Oranges and freebster we did have a routine of sorts in the evening - go upstairs, get into grobag, dim lights, feed to sleep - but DD started just dropping off downstairs instead (or staying awake all evening instead).

Huge thanks for all the replies - hope I've managed to reply to most and well done anyone still reading

Last night I tried two new things, and they seemed to go quite well ... First she tends to get moved into our bed (from sidecar cot) when she first wakes up and then feeds on and off all night. Last night I did give her a quick feed but then cuddled rather than fed her back to sleep and then moved her back into her cot after a little while. So she woke once, quite soon after we went to bed (midnightish ) and that was it for a very long time (light next time she woke, but didn't check the time). So pretty sure that she slept through and in her own cot! Secondly, I woke her at 8.30 am - we are generally late to bed and late to rise in this house Tonight was supposed to be bath night but she has been out like a light (downstairs, in her chair, but asleep nonetheless) since shortly after 6 pm. And I have both hands free to type!

Thank you for replying, thank you for letting me drone on, and sorry it's so mammoth

OP posts:
Umlellala · 07/05/2009 21:14

helps sometimes to get it down sometimes, makes you clearer about how you actually feel...

at sleeping through

DitaVonCheese · 07/05/2009 21:25

Hee - sorry Umlellala I agree with everything you've said She does seem to prefer our bed so perhaps I should try settling her there as a halfway measure - just worry because it's softer/she could go off the edge (not likely but still)/etc.

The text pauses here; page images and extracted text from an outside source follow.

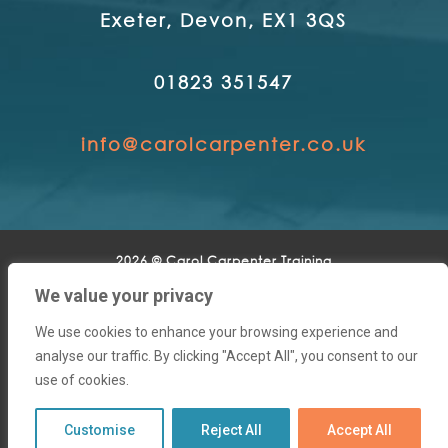
Exeter, Devon, EX1 3QS
01823 351547
info@carolcarpenter.co.uk
2026 © Carol Carpenter Training
We value your privacy
Home
|
About
|
Training Solutions
|
Business
Development
|
Clients
|
Contact
We use cookies to enhance your browsing experience and
analyse our traffic. By clicking "Accept All", you consent to our
use of cookies.
Customise
Reject All
Accept All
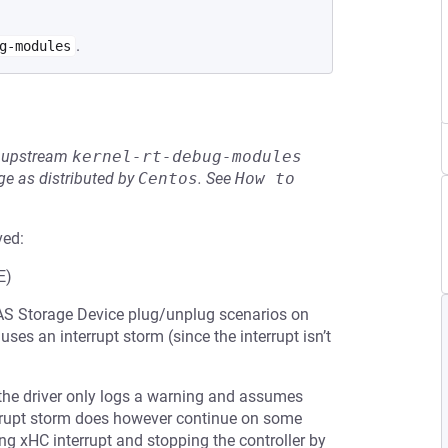
.
g-modules
he upstream
kernel-rt-debug-modules
e as distributed by
Centos
.
See
How to 
ved:
E)
 UAS Storage Device plug/unplug scenarios on
ses an interrupt storm (since the interrupt isn’t
, the driver only logs a warning and assumes
nterrupt storm does however continue on some
ng xHC interrupt and stopping the controller by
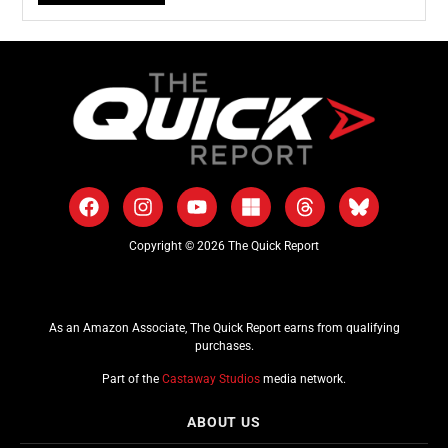
Copyright © 2026 The Quick Report
As an Amazon Associate, The Quick Report earns from qualifying
purchases.
Part of the
Castaway Studios
media network.
ABOUT US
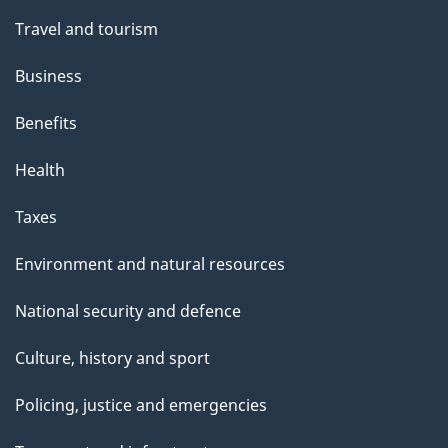
Travel and tourism
Business
Benefits
Health
Taxes
Environment and natural resources
National security and defence
Culture, history and sport
Policing, justice and emergencies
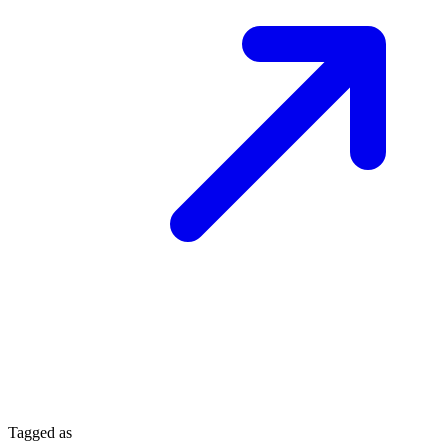
Tagged as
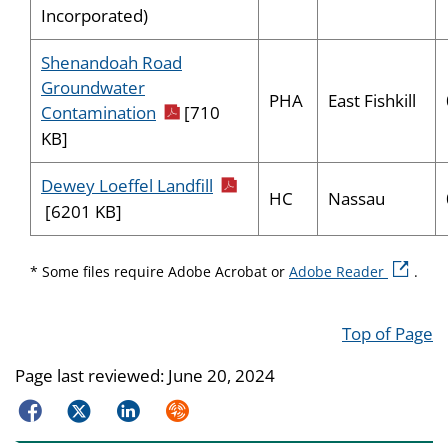
Incorporated)
Shenandoah Road
Groundwater
PHA
East Fishkill
pdf icon
Contamination
[710
KB]
pdf icon
Dewey Loeffel Landfill
HC
Nassau
[6201 KB]
external 
* Some files require Adobe Acrobat or
Adobe Reader
.
Top of Page
Page last reviewed:
June 20, 2024
Facebook
Twitter
LinkedIn
Syndicate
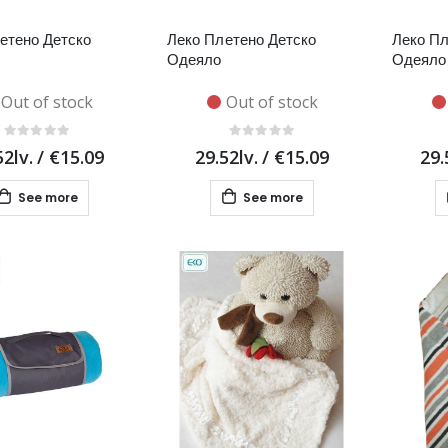
етено Детско
Леко Плетено Детско
Леко Пл
Одеяло
Одеяло
Out of stock
Out of stock
52lv.
/
€15.09
29.52lv.
/
€15.09
29.
See more
See more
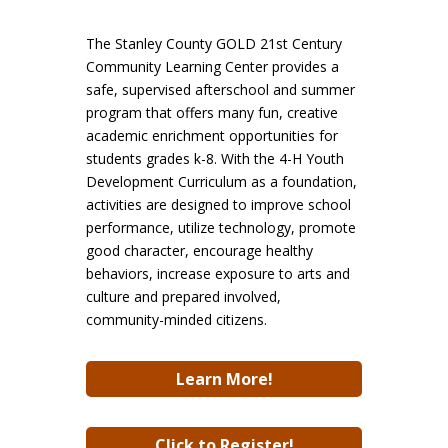
The Stanley County GOLD 21st Century
Community Learning Center provides a
safe, supervised afterschool and summer
program that offers many fun, creative
academic enrichment opportunities for
students grades k-8. With the 4-H Youth
Development Curriculum as a foundation,
activities are designed to improve school
performance, utilize technology, promote
good character, encourage healthy
behaviors, increase exposure to arts and
culture and prepared involved,
community-minded citizens.
Learn More!
Click to Register!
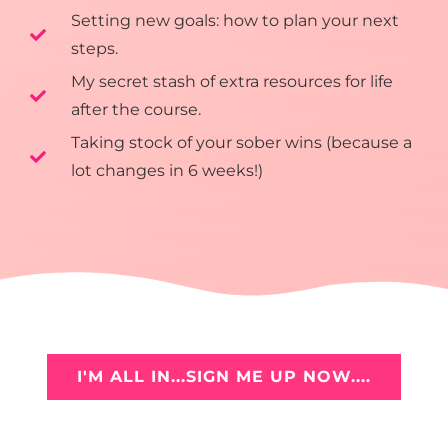
Setting new goals: how to plan your next
steps.
My secret stash of extra resources for life
after the course.
Taking stock of your sober wins (because a
lot changes in 6 weeks!)
I'M ALL IN...SIGN ME UP NOW....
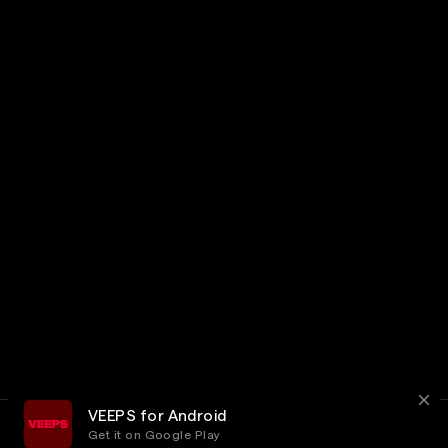
VEEPS for Android
Get it on Google Play
Terms
Privacy
Customer Service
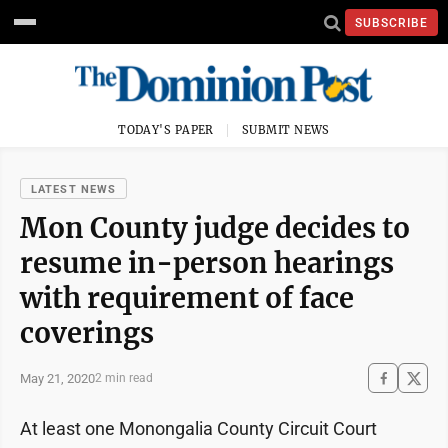
SUBSCRIBE
TODAY'S PAPER
SUBMIT NEWS
LATEST NEWS
Mon County judge decides to
resume in-person hearings
with requirement of face
coverings
May 21, 2020
2 min read
At least one Monongalia County Circuit Court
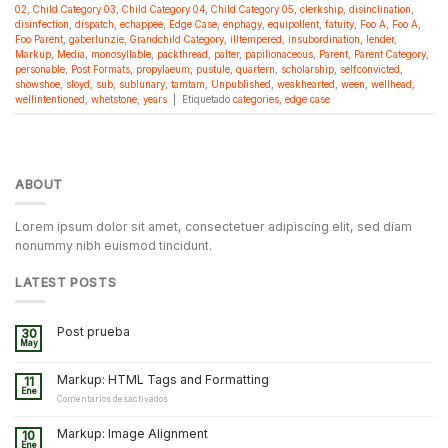
02
,
Child Category 03
,
Child Category 04
,
Child Category 05
,
clerkship
,
disinclination
,
disinfection
,
dispatch
,
echappee
,
Edge Case
,
enphagy
,
equipollent
,
fatuity
,
Foo A
,
Foo A
,
Foo Parent
,
gaberlunzie
,
Grandchild Category
,
illtempered
,
insubordination
,
lender
,
Markup
,
Media
,
monosyllable
,
packthread
,
palter
,
papilionaceous
,
Parent
,
Parent Category
,
personable
,
Post Formats
,
propylaeum
,
pustule
,
quartern
,
scholarship
,
selfconvicted
,
showshoe
,
sloyd
,
sub
,
sublunary
,
tamtam
,
Unpublished
,
weakhearted
,
ween
,
wellhead
,
wellintentioned
,
whetstone
,
years
|
Etiquetado
categories
,
edge case
ABOUT
Lorem ipsum dolor sit amet, consectetuer adipiscing elit, sed diam
nonummy nibh euismod tincidunt.
LATEST POSTS
Post prueba
30
May
Markup: HTML Tags and Formatting
11
Ene
en
Comentarios desactivados
Markup:
HTML
Markup: Image Alignment
10
Tags
Ene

Btw she woke up screaming ten minutes into my luxurious long rudely truncated bubble bath about 45 min ago and I've been trying to calm her down ever since ...

OP posts:
MuddlingThru · 07/05/2009 21:40

You have mentioned she likes side-sleeping. ds2 (8 months) didn't really start to settle until I put him on his side at about 7 months (didn't feel comfortable doing so until then with the SIDS advice). After he has had his feed I pop him in the cot and roll him to face me and have 1 hand on his upper most shoulder and the other arm draped over his bottom and up his back so that I can gently pat him with my other hand. He is therefore fairly snuggled. If he is calm I leave the room so that he can settle himself. If he needs help settling that I pat his back until he is calm - sometimes that might be until he is asleep.